▸ TEXT SHOWN
———

Tightening Up Python

I’ve heard complaints from certain developers that Python is too “scruffy”, and while it’s true that Python’s low barrier to entry allows new coders to quickly write code that runs, but because of its lack of type checking the results at run time might be unexpected causing errors to be revealed too late.

While Python folks might find this praise of Java weird, at my day job, it’s quite reassuring that my IDE can tell me straight away if parameters or return types are incorrect, and that my code won’t even compile if something’s wrong.

Luckily, Python 3 has introduced a number of features which can help developers be more explicit about what they’re expecting the code to do. In particular I’m going to mention the type system, enums, and named tuples (OK, these aren’t new to Python 3, but they fit in with this category and the type system in 3.5 adds some extra niceness).

Type Hints

PEP 484 introduced Type Hints, and they were added in Python 3.5 with some improvements in 3.6. I’m not sure of the ins and outs of the changes between 3.5 and 3.6, so all the code examples I’m giving I can only guarantee are 3.6 compatible, but they will probably work with 3.5, and if not the changes are should be minor.

Typing allows you to specify the types of variables and methods, so that a static typing checker can analyse if the parameters throughout your module are correct. In my examples, I’m using mypy to validate the types.

Let’s take the classic “say hello” example, first with no type annotations.

def say_hello(person):
    greeting = "Hello, {0}".format(person.name)

    print(greeting)

If you read the source code of the method, because it’s so short, it’s obvious that the person argument must be some kind of object with a “name” attribute; if it were longer or we only looking at the name of the method, or there were more branches that we needed to check, this might not be so obvious. I’m using simple examples here people! Anyway, let’s say a naïve programmer uses it like this:

say_hello("Ben")

———

▸ SOURCE DATA
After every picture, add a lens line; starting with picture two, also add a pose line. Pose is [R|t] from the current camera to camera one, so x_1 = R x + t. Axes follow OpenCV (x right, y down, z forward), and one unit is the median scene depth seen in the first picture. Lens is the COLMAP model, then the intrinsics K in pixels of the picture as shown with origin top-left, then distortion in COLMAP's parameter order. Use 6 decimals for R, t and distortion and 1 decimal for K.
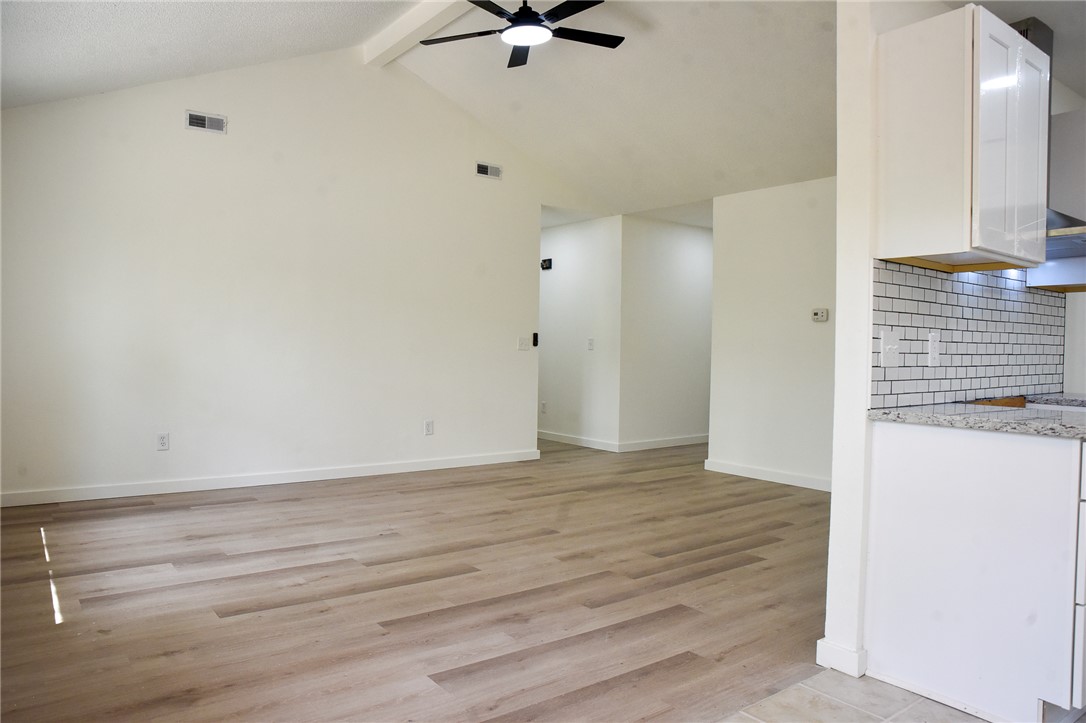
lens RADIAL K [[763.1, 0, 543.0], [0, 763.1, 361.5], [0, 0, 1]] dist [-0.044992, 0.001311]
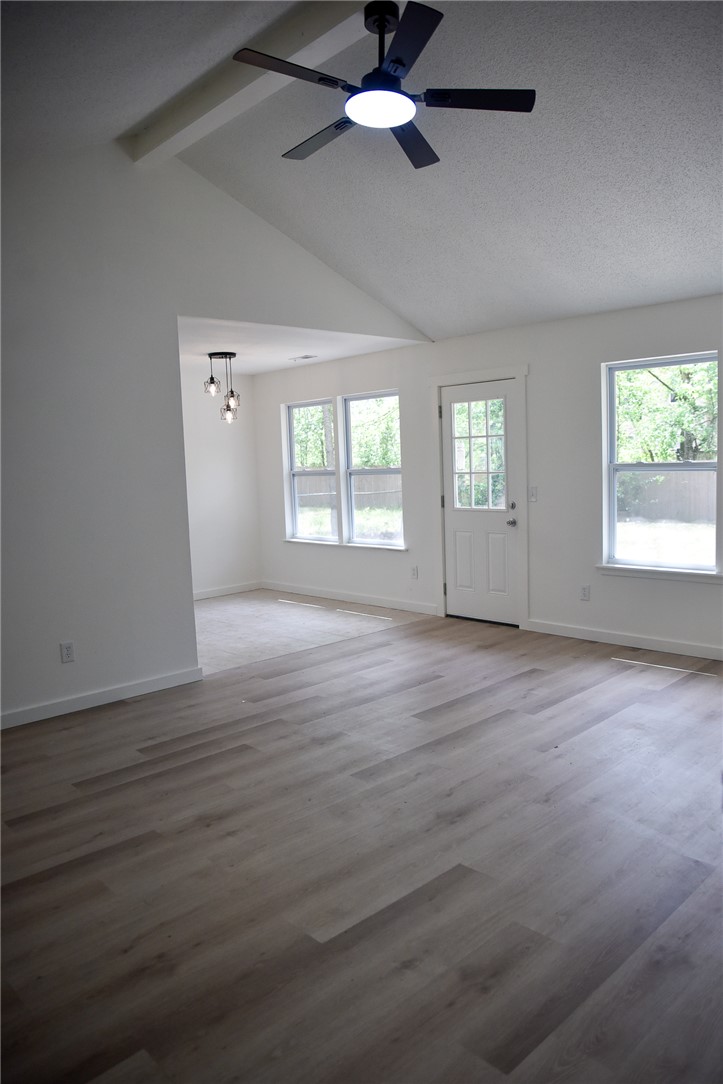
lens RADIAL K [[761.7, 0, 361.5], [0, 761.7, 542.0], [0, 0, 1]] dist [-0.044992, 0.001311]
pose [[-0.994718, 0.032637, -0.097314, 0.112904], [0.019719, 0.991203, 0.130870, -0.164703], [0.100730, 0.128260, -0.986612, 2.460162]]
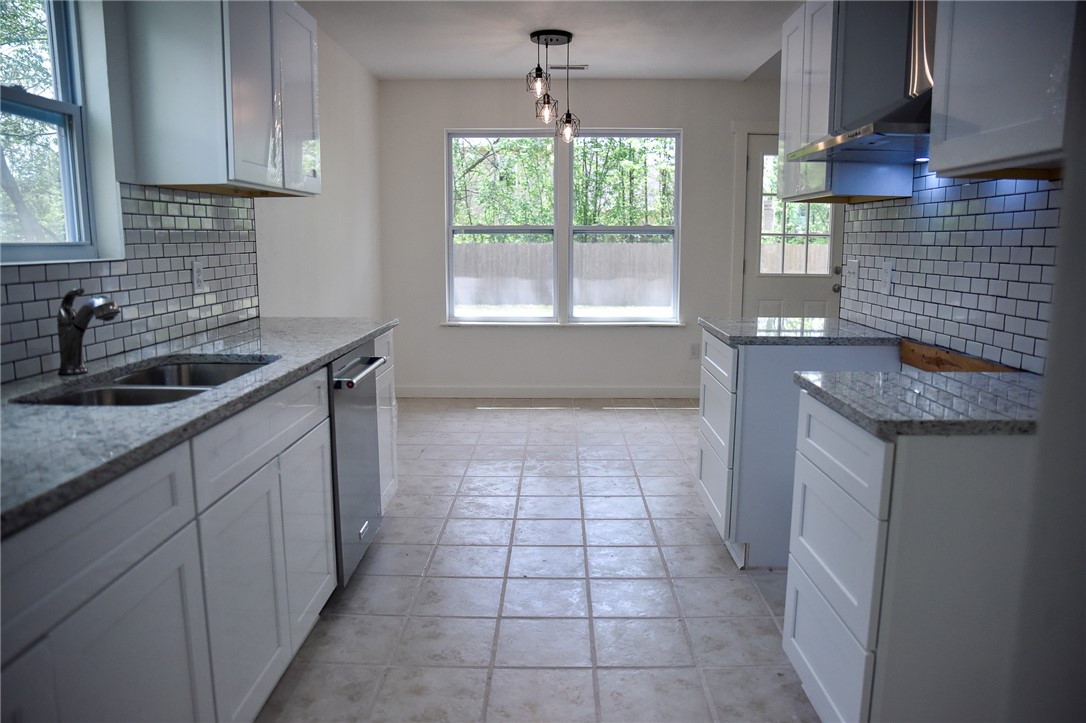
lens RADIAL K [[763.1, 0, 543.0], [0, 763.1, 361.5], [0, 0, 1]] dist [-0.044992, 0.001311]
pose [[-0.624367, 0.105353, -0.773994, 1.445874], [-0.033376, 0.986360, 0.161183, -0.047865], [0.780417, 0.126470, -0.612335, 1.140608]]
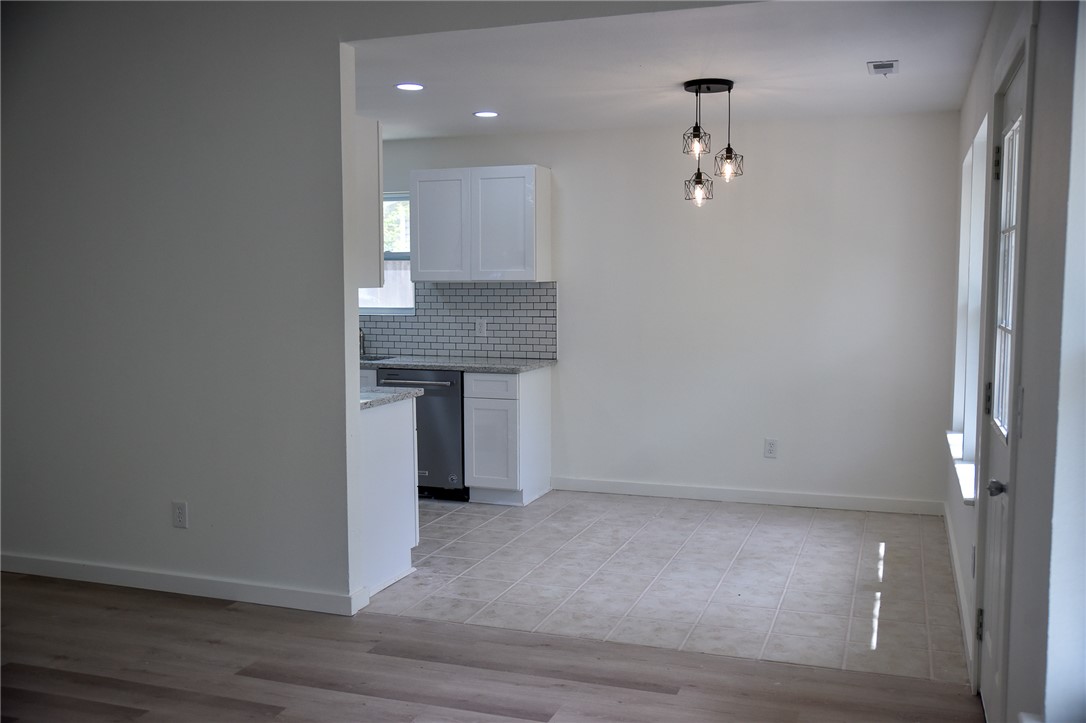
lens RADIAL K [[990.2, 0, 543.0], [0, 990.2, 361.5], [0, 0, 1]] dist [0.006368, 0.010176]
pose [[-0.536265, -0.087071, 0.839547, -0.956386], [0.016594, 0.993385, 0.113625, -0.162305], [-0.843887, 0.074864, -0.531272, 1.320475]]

———

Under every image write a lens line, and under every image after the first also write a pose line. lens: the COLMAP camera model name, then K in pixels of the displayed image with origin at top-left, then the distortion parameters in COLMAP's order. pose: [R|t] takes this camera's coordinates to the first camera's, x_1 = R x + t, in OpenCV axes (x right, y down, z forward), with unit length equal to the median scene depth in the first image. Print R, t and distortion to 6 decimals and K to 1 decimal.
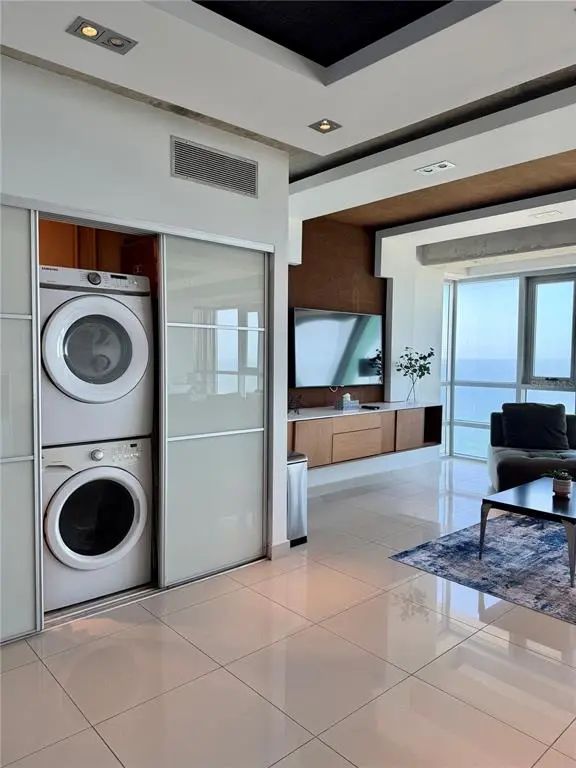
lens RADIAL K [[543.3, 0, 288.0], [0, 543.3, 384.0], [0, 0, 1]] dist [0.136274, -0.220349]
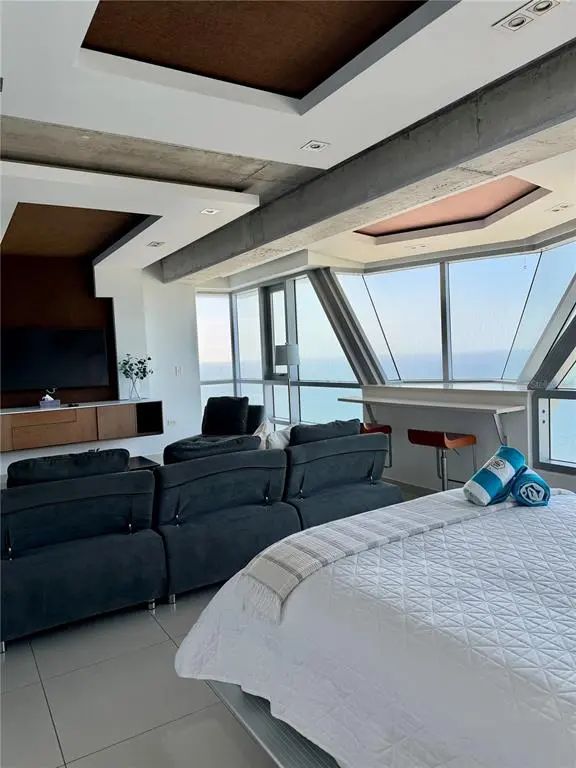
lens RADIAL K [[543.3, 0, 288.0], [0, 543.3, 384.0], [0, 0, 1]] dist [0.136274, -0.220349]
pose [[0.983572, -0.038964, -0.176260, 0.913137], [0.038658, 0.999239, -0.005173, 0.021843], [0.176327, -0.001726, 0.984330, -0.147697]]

———

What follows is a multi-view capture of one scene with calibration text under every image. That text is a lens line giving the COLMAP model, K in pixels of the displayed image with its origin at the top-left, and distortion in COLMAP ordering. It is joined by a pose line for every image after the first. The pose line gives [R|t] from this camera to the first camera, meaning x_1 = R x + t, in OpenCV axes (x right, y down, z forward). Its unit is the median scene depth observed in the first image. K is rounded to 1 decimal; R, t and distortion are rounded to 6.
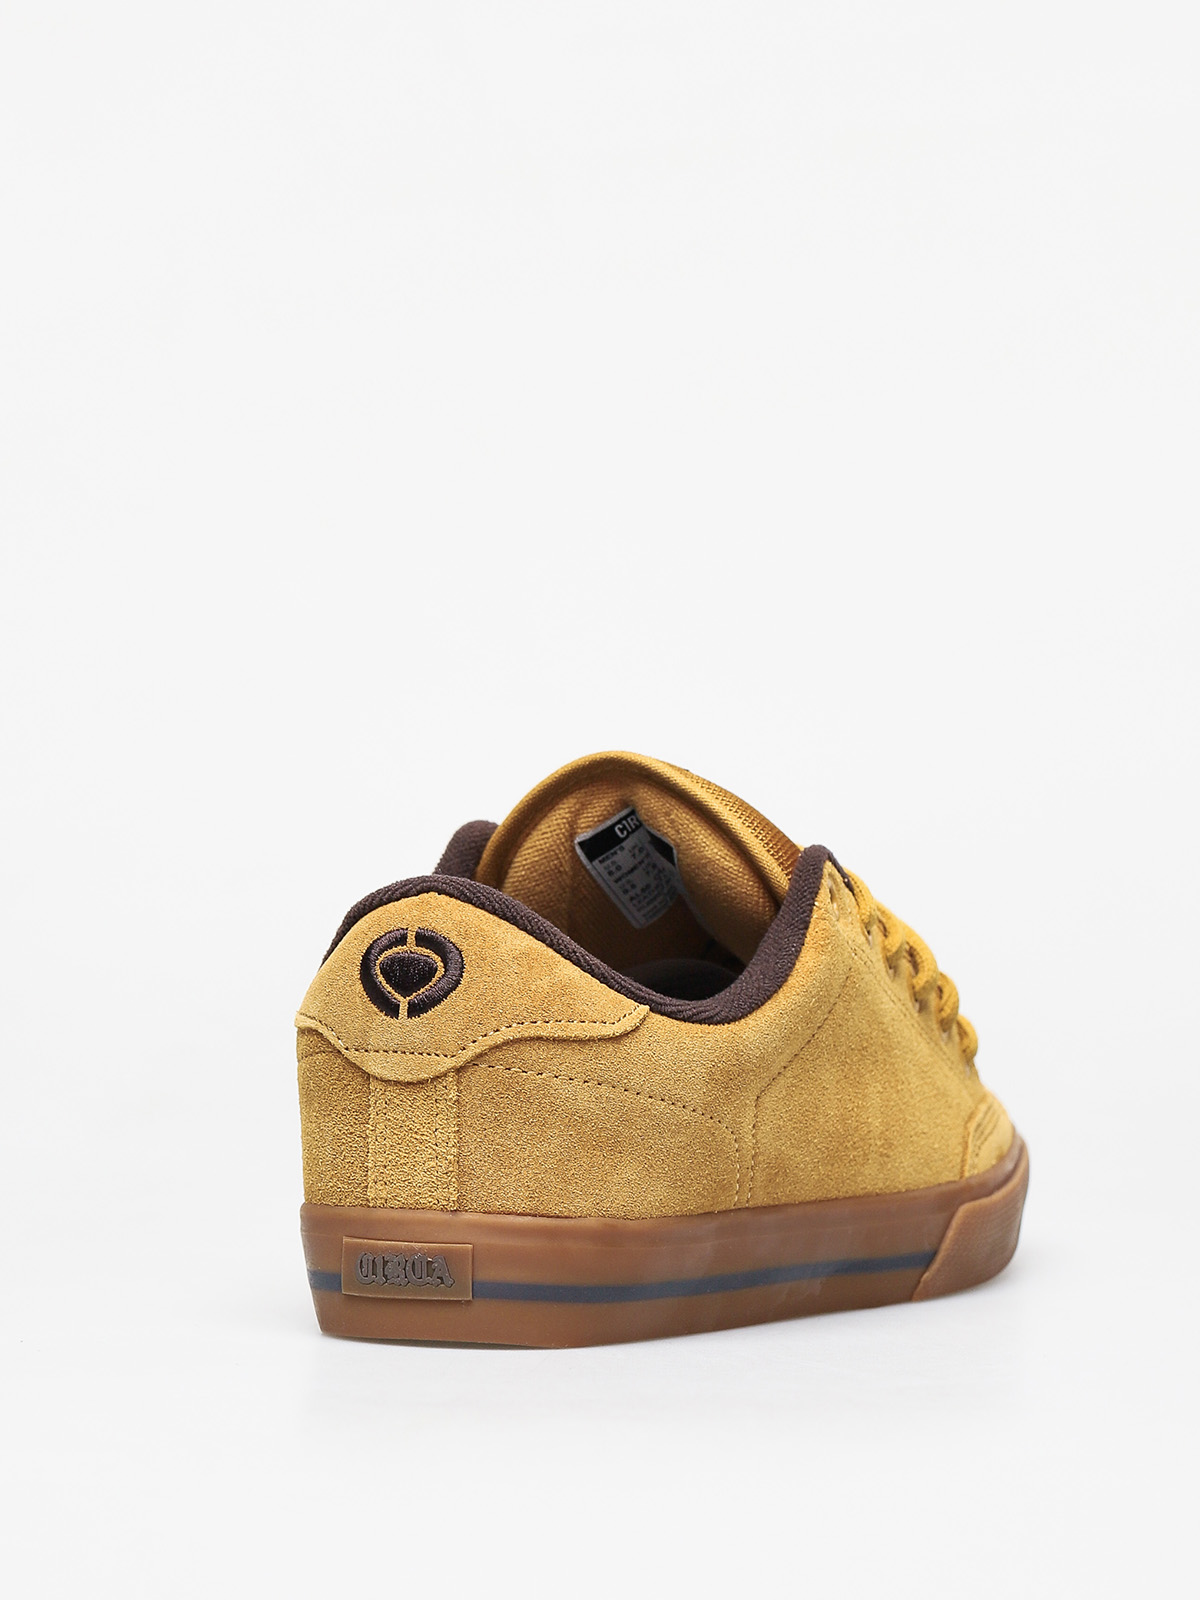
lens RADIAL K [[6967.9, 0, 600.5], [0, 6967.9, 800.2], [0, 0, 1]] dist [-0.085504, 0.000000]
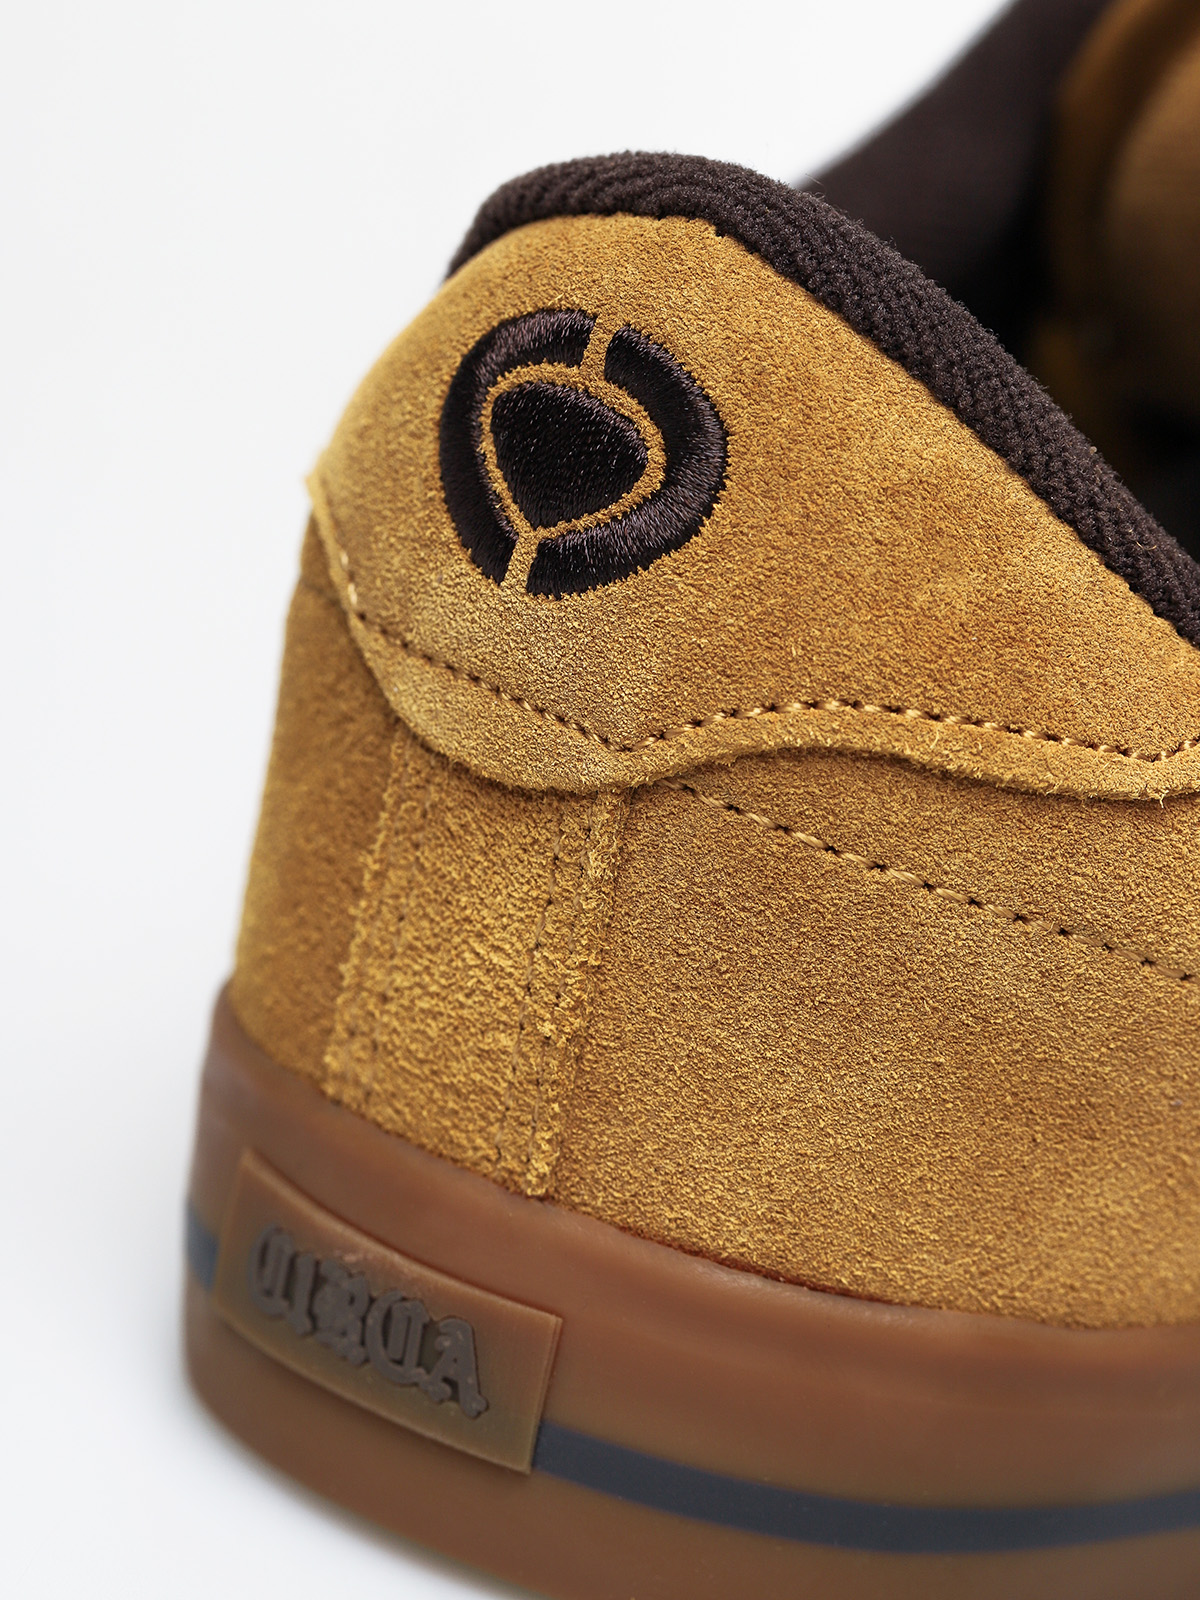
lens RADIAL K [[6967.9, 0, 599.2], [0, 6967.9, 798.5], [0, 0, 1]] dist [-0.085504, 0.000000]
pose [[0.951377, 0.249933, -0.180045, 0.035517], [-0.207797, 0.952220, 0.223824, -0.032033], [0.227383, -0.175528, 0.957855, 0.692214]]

———

▸ ABOUT THIS EXERCISE
Answer these questions about the text on tightening up Python, one answer per line and numbered to match.
1. Which Python version first added Type Hints?
2. Which tool does the writer use to validate types?
3. According to the text, what attribute must the person argument of say_hello have?

▸ ANSWER SPACE
1. Python 3.5
2. mypy
3. name